From the start, it was clear the velocity of the flood waters was stronger than Mozambique's capacity to respond to the crisis. President Joaquim Chissano has spent the past week issuing appeals for international assistance.

"We don't have helicopters," Mr. Chissano told reporters. "We have no portable bridges. We don't have enough boats, no planes, no [trucks]."

South Africa, with one of the most modern military forces on the continent, first sent five helicopters when the torrential rains hit Mozambique weeks ago. But, when the Limpopo River burst its banks and thousands of people scurried up trees early Sunday, the government was reluctant to send in reinforcements.

"We are not a very big nation, you know," said South African Defense Minister Mosiuoa Lekota, hustling to get on a plane at Maputo airport after meeting with Mozambican officials who asked for more help. "We are poor, actually."

Furthermore, he said the logistics of controlling air traffic and supplying fuel made it impossible to bring more choppers into the devastated region of Chokwe. Aid groups were outraged.

"We can't write off the lives of thousands of people by saying: 'sorry, logistically this is just too difficult,' " fumes Michelle Quintaglie of the World Food Program. "It may mean we have to base out of other areas of the country."

South Africa released another two choppers only when the WFP pledged to pay $2.8 million in fuel to keep all seven aircraft flying for 15 days.

Zimbabwe has been criticized for failing to send help because it's busy fighting a civil war in the Democratic Republic of Congo. The dearth of rescue helicopters has led to soul-searching among the foreign media who compete for a chance to ride with military rescue crews. The space they consume could mean less space for a survivor.

TV networks, which have hired private choppers to cover the flood story, find their cameramen flying over stranded peasants. Some stretch out their hands in anticipation of rescue - only to realize that the aircraft is there to take film footage, not to save them.

"This is just horrible," one British TV journalist says, standing on the tarmac at the Maputo airport as he surveys the line of private choppers. "We are scum."

But Ms. Quintaglie and others argue that the stories and pictures of desperate people clinging to trees is precisely what was needed to provoke a political response overseas. "The media are helping. We see a direct correlation between the aid and the media coverage." She also notes that the small choppers used by media are not capable of conducting dangerous, precision maneuvers involved in a rescue. Lt. Col. Jaco Klopper explains that some peasants managed to build platforms in the trees and drag up cherished belongings - "chickens, goats, TVs, pots and pans."

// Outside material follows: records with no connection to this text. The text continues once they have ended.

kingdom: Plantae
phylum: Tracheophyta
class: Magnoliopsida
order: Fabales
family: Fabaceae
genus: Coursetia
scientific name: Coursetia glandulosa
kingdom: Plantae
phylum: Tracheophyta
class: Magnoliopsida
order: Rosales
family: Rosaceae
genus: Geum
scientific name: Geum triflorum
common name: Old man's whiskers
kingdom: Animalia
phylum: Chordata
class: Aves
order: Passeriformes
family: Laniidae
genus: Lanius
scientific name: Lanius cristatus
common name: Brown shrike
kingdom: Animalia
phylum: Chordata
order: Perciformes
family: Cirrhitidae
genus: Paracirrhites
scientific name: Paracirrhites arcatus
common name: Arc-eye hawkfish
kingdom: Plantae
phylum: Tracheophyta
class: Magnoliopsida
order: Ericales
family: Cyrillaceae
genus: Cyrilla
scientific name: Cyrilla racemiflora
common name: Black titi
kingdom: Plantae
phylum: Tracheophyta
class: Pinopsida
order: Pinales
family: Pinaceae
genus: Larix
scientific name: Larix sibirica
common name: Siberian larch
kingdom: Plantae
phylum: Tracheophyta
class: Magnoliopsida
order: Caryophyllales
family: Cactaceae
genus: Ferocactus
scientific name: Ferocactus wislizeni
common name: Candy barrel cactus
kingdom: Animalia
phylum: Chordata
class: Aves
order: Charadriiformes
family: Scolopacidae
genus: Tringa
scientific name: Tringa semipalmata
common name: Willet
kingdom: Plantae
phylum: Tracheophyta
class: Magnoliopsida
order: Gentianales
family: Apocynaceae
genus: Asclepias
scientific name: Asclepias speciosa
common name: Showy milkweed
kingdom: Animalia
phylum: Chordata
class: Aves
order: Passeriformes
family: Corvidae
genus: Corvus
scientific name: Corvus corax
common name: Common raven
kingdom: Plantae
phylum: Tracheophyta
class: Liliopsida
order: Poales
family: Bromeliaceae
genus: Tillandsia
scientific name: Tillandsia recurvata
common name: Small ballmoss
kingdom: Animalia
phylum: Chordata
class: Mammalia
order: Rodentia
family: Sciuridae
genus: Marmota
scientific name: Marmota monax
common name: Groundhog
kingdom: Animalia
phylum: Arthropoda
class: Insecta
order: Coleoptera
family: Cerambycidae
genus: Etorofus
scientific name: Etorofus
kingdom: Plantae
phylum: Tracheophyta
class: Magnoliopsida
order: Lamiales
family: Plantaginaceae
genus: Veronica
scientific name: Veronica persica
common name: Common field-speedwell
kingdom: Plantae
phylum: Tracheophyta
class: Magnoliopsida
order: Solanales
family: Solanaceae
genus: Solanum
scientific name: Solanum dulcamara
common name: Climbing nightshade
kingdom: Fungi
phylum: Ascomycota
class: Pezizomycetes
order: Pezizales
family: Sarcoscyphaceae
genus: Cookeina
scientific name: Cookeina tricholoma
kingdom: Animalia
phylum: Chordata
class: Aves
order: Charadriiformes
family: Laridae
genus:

"All that stuff goes flying into the sky" when a chopper lowers itself toward the survivors. "If a piece of metal hits the helicopter blades, that's it. The aircraft is in the water."

The danger is precisely what makes men like Major Katke unsung heroes of the crisis. He saved more than 800 lives in a single mission this week. "It makes your heart warm," he says. "But I am not a hero. It is my job."